We conducted a prospective audit of Lynch syndrome screening for consecutive patients newly diagnosed with endometrial cancer discussed at the gynaecological oncology multidisciplinary (MDT) meeting. We recorded adherence with the NICE recommended diagnostic algorithm, testing turnaround times and the impact of gynaecology-led genetic testing (mainstreaming) on diagnostic intervals.
Between November 2021 and November 2023, 421 new endometrial cancer patients were discussed at MDT. Overall, 96.9% (408/421) underwent IHC and 26.0% (106/408) were MMR deficient, mostly due to MLH1 hypermethylation (17.4%, 71/408). In total, 7.1% (29/408) had MMR deficiency not due to MLH1 hypermethylation (25/408 had MSH2/MSH6/PMS2 loss and 4/408 were non-hypermethylated) that required germline testing for Lynch syndrome, and 3.2% (13/408) had Lynch syndrome. Only 19/27 (70.4%) with positive tumour triage underwent Lynch syndrome testing (four declined and four died before testing). The median time from tumour MMR IHC results to germline test result was 121 days (IQR 103, 133) with gynaecology-led testing compared with 278 days (IQR 183, 476) with testing organised by clinical genetics.

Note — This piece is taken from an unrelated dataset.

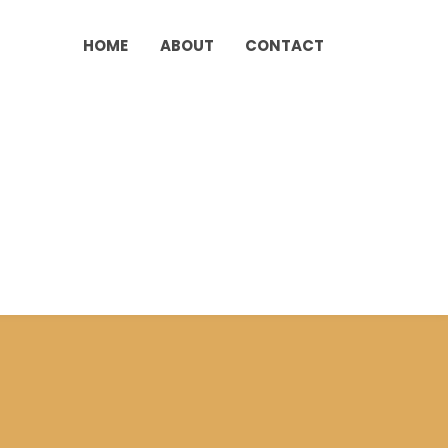
HOME
ABOUT
CONTACT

The prevalence of Lynch syndrome in our unselected endometrial cancer population was 3.2% but not everyone at risk was tested. Some declined germline Lynch syndrome testing due to a lack of at-risk family members and delay getting their genetic appointment. A significant minority died before they could be offered or receive Lynch syndrome testing. We recommend gynaecology-led germline testing and referral to clinical genetics only patients with confirmed Lynch syndrome. This approach would ease the burden of an already overstretched genetics service while promptly identifying Lynch syndrome in high-risk patients. This in turn enables timely colorectal cancer surveillance and cascade testing of at-risk family members.